We're conditioned to be fair, study finds
By ELIZABETH WEISE
A group of researchers working in 15 different areas across the globe may have answered one of the deeper questions of the human condition — why are we fair to strangers we'll never see again?
That fairness makes possible the large, interconnected, market-based societies that have grown up mostly in the past 10,000 years.
Two rival theories have been put forward as to why. One suggests that we're fair to strangers because we mistakenly treat them like kin, the other that social conditioning makes us this way.
In the journal Science, researchers present evidence that comes down solidly on the side of social conditioning. They found that people who live in small groups and who grow or catch most of their own food don't really care that much whether they're fair or unfair to strangers, or whether a stranger is punished for being unfair.
People who trade for a larger percentage of their daily food and therefore live in more integrated, larger social groups are much more likely to be fair to strangers.
"We think it was really a lot of cultural learning, and it took 10,000 years of cultural evolution to get to the point where you have a well-run society with billions of people," said Joe Henrich, an evolutionary anthropologist at the University of British Columbia in Canada, the paper's lead author.
Religion appears to play a part as well. People who follow tribal religions are also more focused on their kin and friends and don't care too much about fairness with strangers. People who followed the two world religions in the areas studied, Christianity or Islam, were more likely to be fair to strangers and to want to punish unfairness.
The researchers used games to measure how fair a given person tends to be in interactions where they don't know or aren't related to the person they're dealing with. They also looked at how willing the person was to punish someone else who behaved unfairly.
They played these games in 15 different places around the world that varied in how much they participated in a market economy and how much they participated in world religions such as Christianity or Islam. Sites included Ghana, Papua, New Guinea, Tanzania, Siberia, Kenya, Columbia, Ecuador, Bolivia, Missouri and Fiji.
The researchers measured how integrated an individual was into a market economy by calculating the percentage of calories their family ate which were purchased rather than grown, hunted or fished and then averaged them for a community measure. For religion, they asked if the person followed either Christianity, Islam, a tribal religion or no religion.
People in fully market-integrated societies who practice a world religion were much more likely to make fair offers to strangers in the games.

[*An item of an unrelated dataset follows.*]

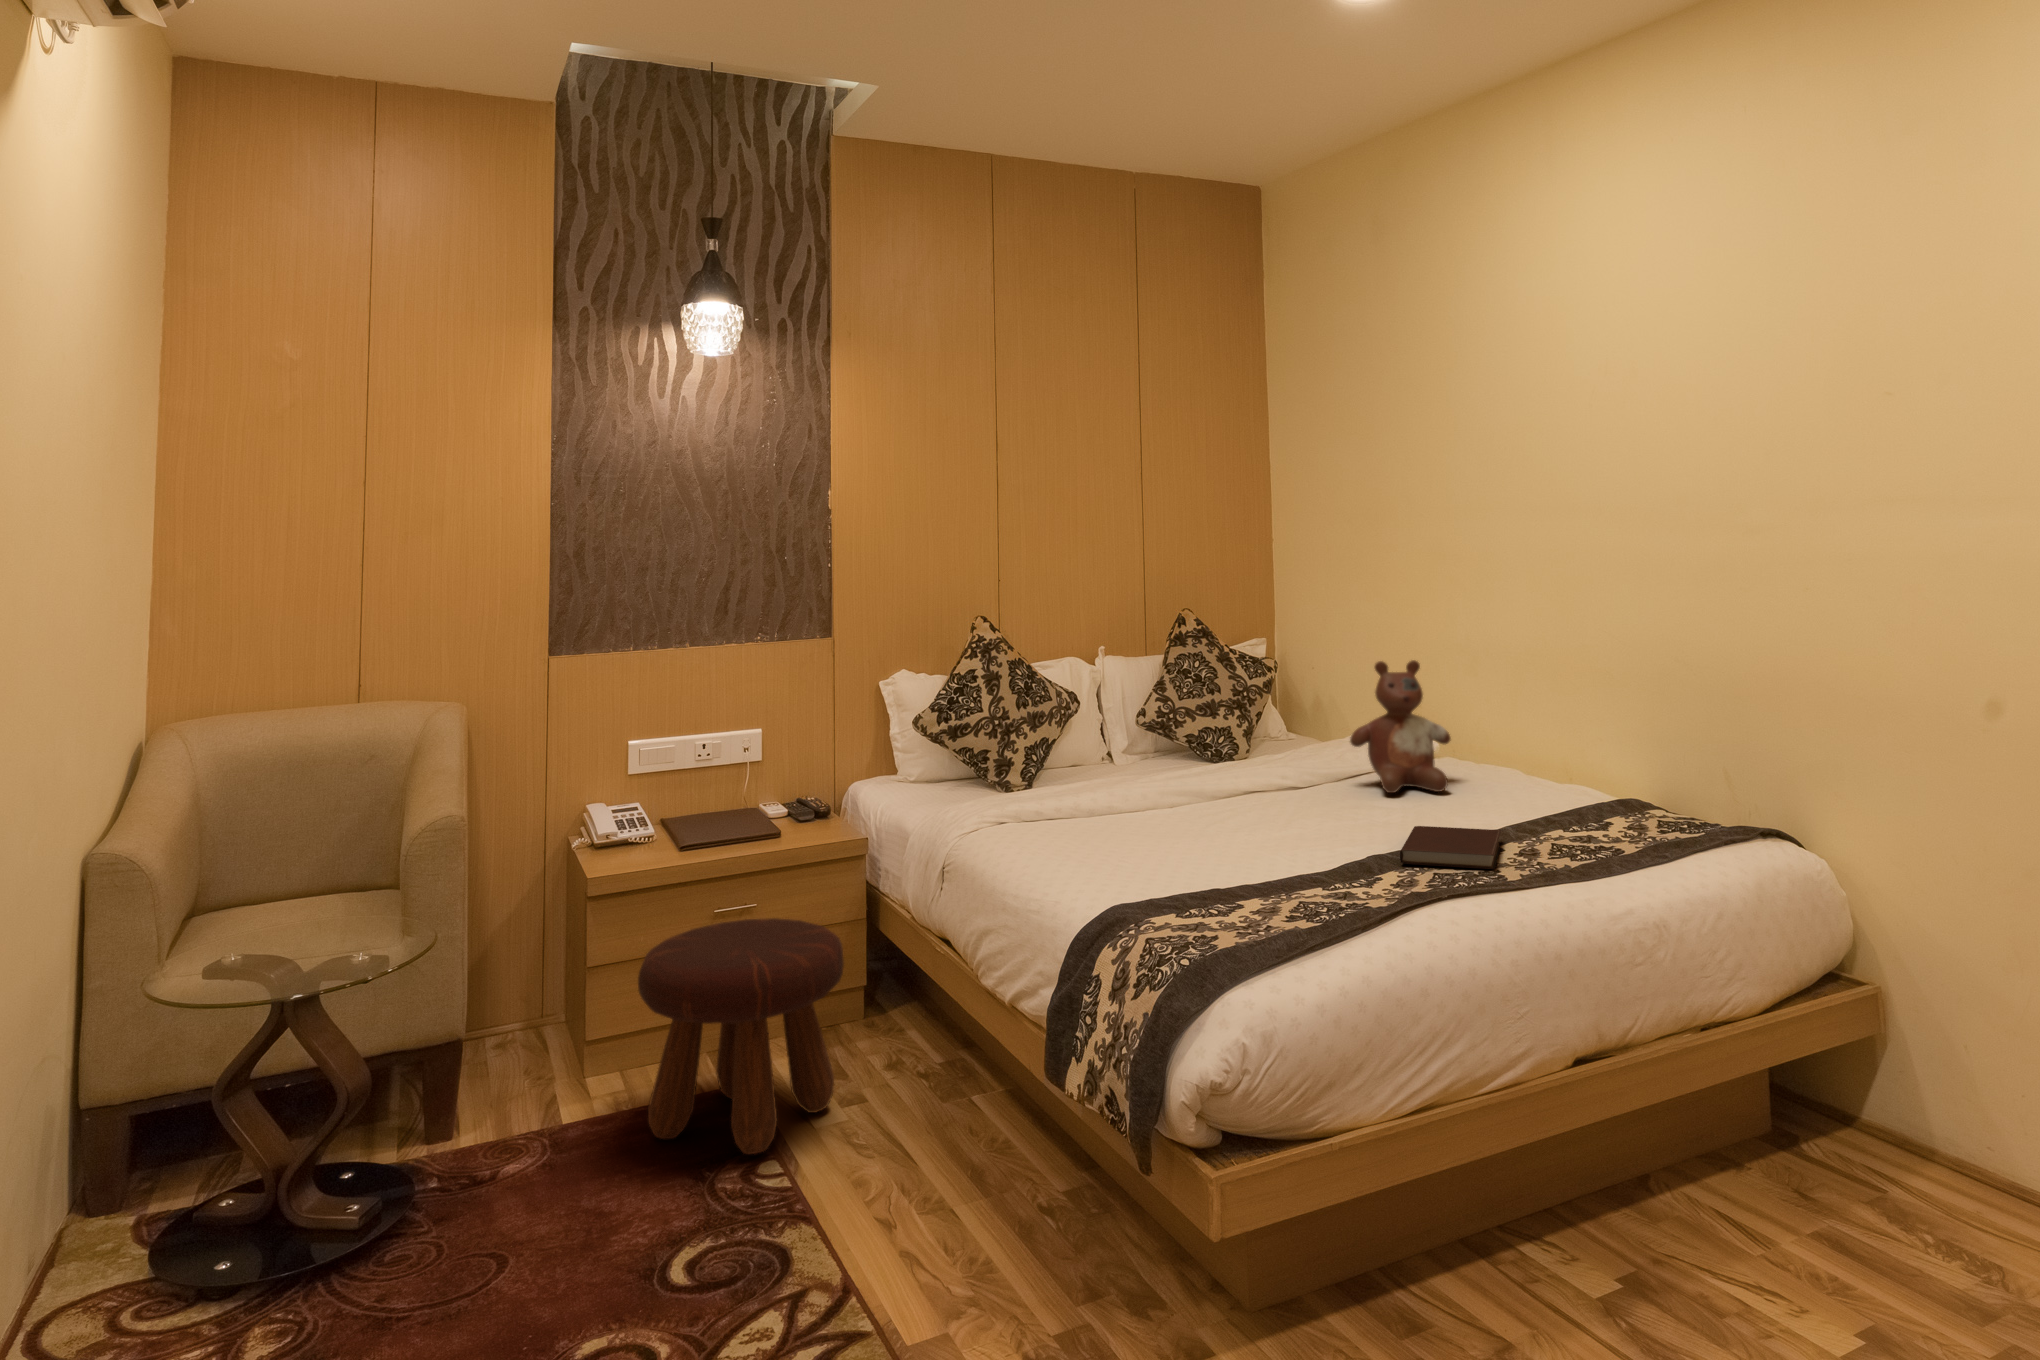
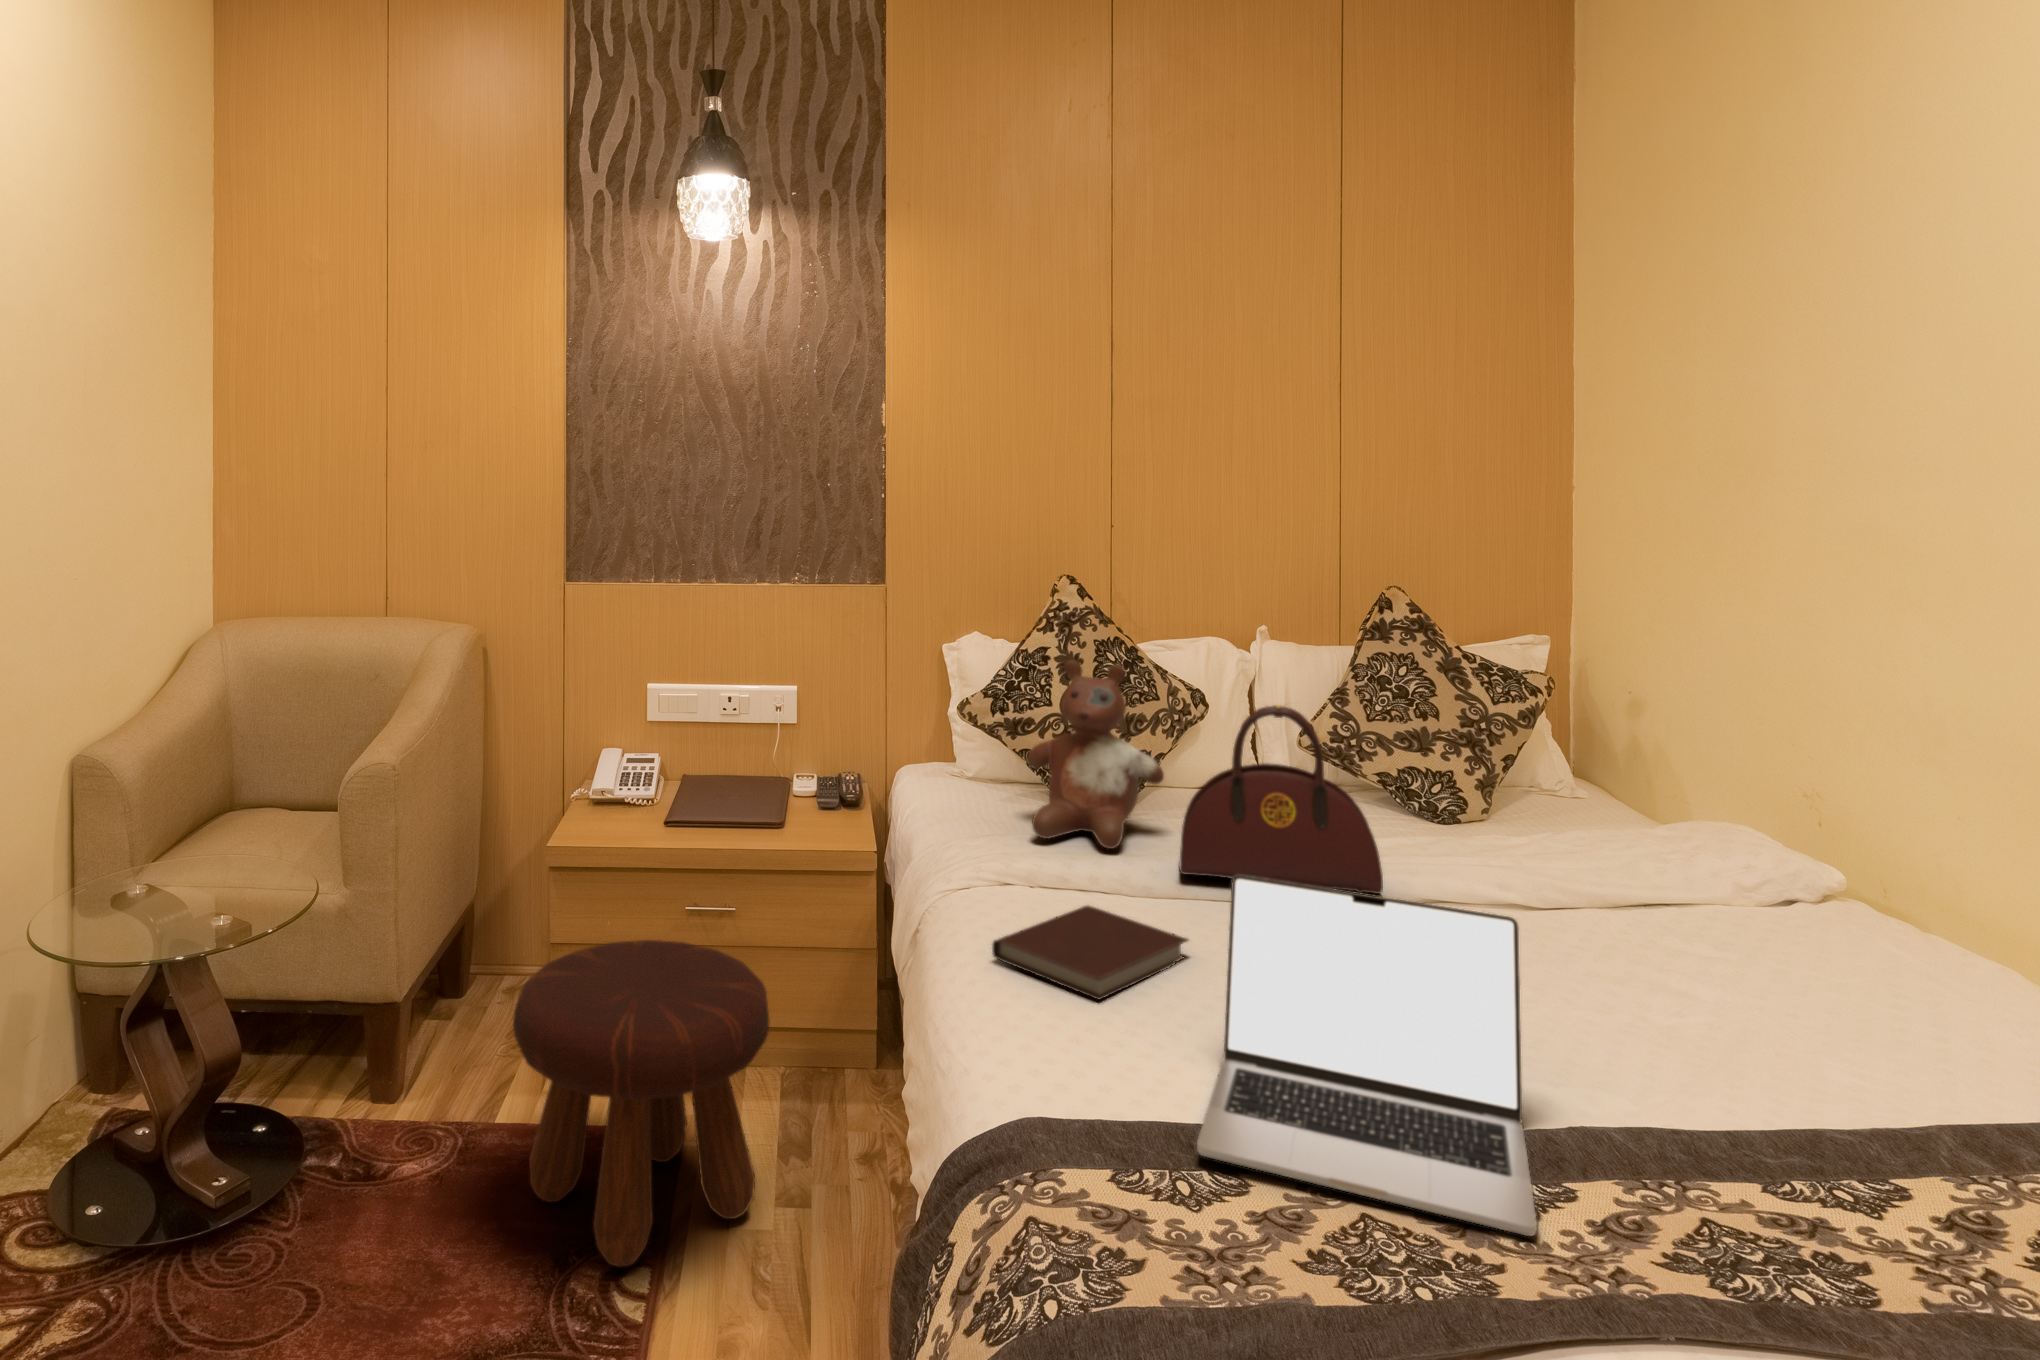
stuffed bear: present [1350,660,1451,793] -> present [1027,660,1164,849]
handbag: none [1096,681,1224,801] -> present [1179,705,1383,894]
laptop: none [1188,755,1373,900] -> present [1197,875,1537,1236]
notebook: present [1400,826,1501,869] -> present [992,906,1188,1000]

The researchers suggest religion may have evolved as societies grew bigger because it facilitated larger-scale interactions. Reputation-based social systems start to break down when groups living together get large. Religions internalize norms for behavior toward strangers, making external force less necessary and smooth interactions more possible.
"Small-scale societies typically don't have high gods that are very powerful. There's no notion of heaven or hell. They're not incentivizing proper behavior, how you should treat non-kin, stealing and murder, the kinds of things you need to have a harmonious and moral society," Henrich said. But if people place faith in high gods and the gods are concerned about moral behavior, about lying and stealing, it adds social and cultural pressure that reinforces those behaviors.
In terms of punishment, the smaller the community the person lived in, the less likely they were to want to punish someone for being unfair in how they played the game. Small hunting-band-sized groups were the least likely to punish.
Without social norms that make fairness a given, humans don't seem to do well in social groups over about 300 people, Henrich said. Or at least in New Guinea, where it's been found that when villages get above 300 people, they typically fracture and break into smaller groups under that number. "The usual reciprocity and kinship fall apart and there's no larger entity to oversee those conflicts, so they fracture," he said.
Children certainly aren't born with a tendency toward fairness. In large, complex societies, they're quite selfish until around the age of 12, when they begin to be more adult-like, Heinrich said. But even then, the truly adult sense of fairness doesn't actually come until age 25. "So, it's a long socialization process."
One thing this means is that the assumption that markets run because people are selfish doesn't quite work. Actually, Henrich said, markets run best because people have some motivation toward fairness and equality.
"If you have fully selfish agents, markets don't work because people can't trust each other," he said.